South Africa

‘Held to ransom’: Pfizer demands governments gamble with state assets to secure vaccine deal

Pfizer has been accused of “bullying” Latin American governments in Covid-19 vaccine negotiations and has asked some countries to put up sovereign assets, such as embassy buildings and military bases, as a guarantee against the cost of any future legal cases, the Bureau of Investigative Journalism can reveal.

In the case of one country, demands made by the pharmaceutical giant led to a three-month delay in a vaccine deal being agreed. For Argentina and Brazil, no national deals were agreed at all. Any hold-up in countries receiving vaccines means more people contracting Covid-19 and potentially dying.

Officials from Argentina and the other Latin American country, which cannot be named as it has signed a confidentiality agreement with Pfizer, said the company’s negotiators demanded additional indemnity against any civil claims citizens might file if they experienced adverse effects after being inoculated. In Argentina and Brazil, Pfizer asked for sovereign assets to be put up as collateral for any future legal costs.

One official who was present in the unnamed country’s negotiations described Pfizer’s demands as “high-level bullying” and said the government felt as if it were being “held to ransom” to access life-saving vaccines.

Campaigners are already warning of a “vaccine apartheid” in which people living in rich Western countries may be inoculated years before those living poorer regions.
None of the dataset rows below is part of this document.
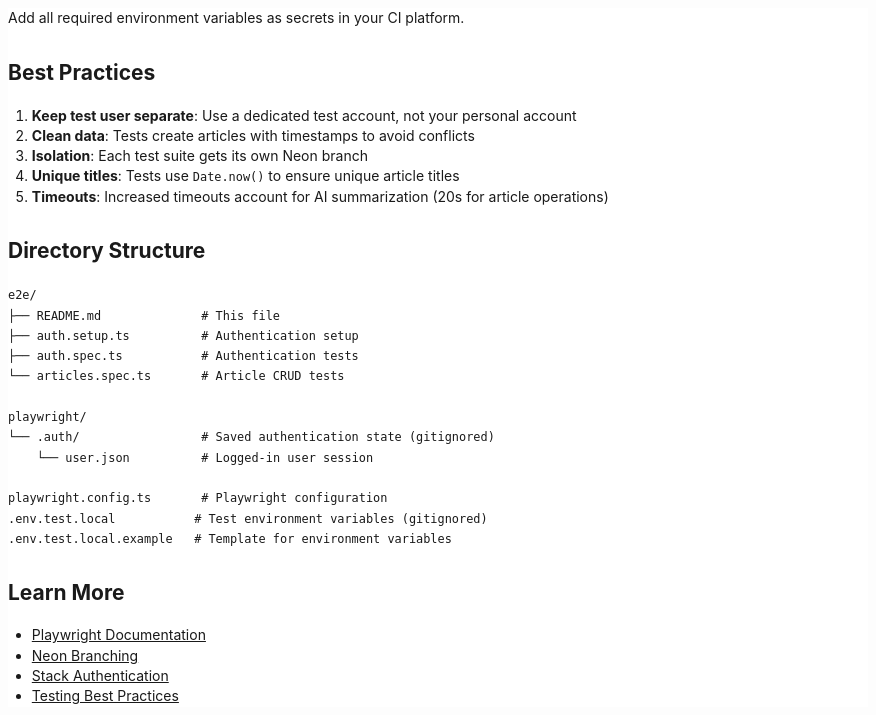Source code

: Add all required environment variables as secrets in your CI platform.

## Best Practices

1. **Keep test user separate**: Use a dedicated test account, not your personal account
2. **Clean data**: Tests create articles with timestamps to avoid conflicts
3. **Isolation**: Each test suite gets its own Neon branch
4. **Unique titles**: Tests use `Date.now()` to ensure unique article titles
5. **Timeouts**: Increased timeouts account for AI summarization (20s for article operations)

## Directory Structure

```
e2e/
├── README.md              # This file
├── auth.setup.ts          # Authentication setup
├── auth.spec.ts           # Authentication tests
└── articles.spec.ts       # Article CRUD tests

playwright/
└── .auth/                 # Saved authentication state (gitignored)
    └── user.json          # Logged-in user session

playwright.config.ts       # Playwright configuration
.env.test.local           # Test environment variables (gitignored)
.env.test.local.example   # Template for environment variables
```

## Learn More

- [Playwright Documentation](https://playwright.dev)
- [Neon Branching](https://neon.tech/docs/guides/branching)
- [Stack Authentication](https://docs.stack-auth.com)
- [Testing Best Practices](https://playwright.dev/docs/best-practices)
Now, legal experts have raised concerns that Pfizer’s demands amount to an abuse of power.

“Pharmaceutical companies shouldn’t be using their power to limit life-saving vaccines in low- and middle-income countries,” said Professor Lawrence Gostin, the director of the World Health Organisation’s Collaborating Center on National and Global Health Law. “[This] seems to be exactly what they’re doing.”

Protection against liability shouldn’t be used as “the sword of Damocles hanging over the heads of desperate countries with a desperate population”, he added.

Pfizer has been in talks with more than 100 countries and supranational organisations, and has supply agreements with nine countries in Latin America and the Caribbean: Chile, Colombia, Costa Rica, Dominican Republic, Ecuador, Mexico, Panama, Peru and Uruguay. The terms of those deals are unknown.

Pfizer told the Bureau: “Globally, we have also allocated doses to low- and lower-middle-income countries at a not-for-profit price, including an advance purchase agreement with Covax to provide up to 40-million doses in 2021. We are committed to supporting efforts aimed at providing developing countries with the same access to vaccines as the rest of the world.” It declined to comment on ongoing private negotiations.

Most governments are offering indemnity — exemption from legal liability — to the vaccine manufacturers from which they are buying. This means that a citizen who suffers an adverse effect after being vaccinated can file a claim against the manufacturer and, if successful, the government would pay the compensation. In some countries, people can also apply for compensation through specific structures without going to court.

This is fairly typical for vaccines administered in a pandemic. In many cases, adverse effects are so rare that they do not show up in clinical trials and become apparent only when hundreds of thousands of people have received the vaccine (a 2009 H1N1 flu vaccine, for example, was eventually linked to narcolepsy). Because manufacturers have developed vaccines quickly and because they protect everyone in society, governments often agree to cover the cost of compensation.

However, the government officials from Argentina and the unnamed country who spoke to the Bureau felt Pfizer’s demands went beyond those of other vaccine manufacturers, and beyond those of Covax, an organisation created to ensure low-income countries can access vaccines, which is also requiring its members to indemnify manufacturers. This presents an additional burden for some countries, because it means having to hire specialist lawyers and sometimes pass complex new legislation, so manufacturers’ liabilities can be waived.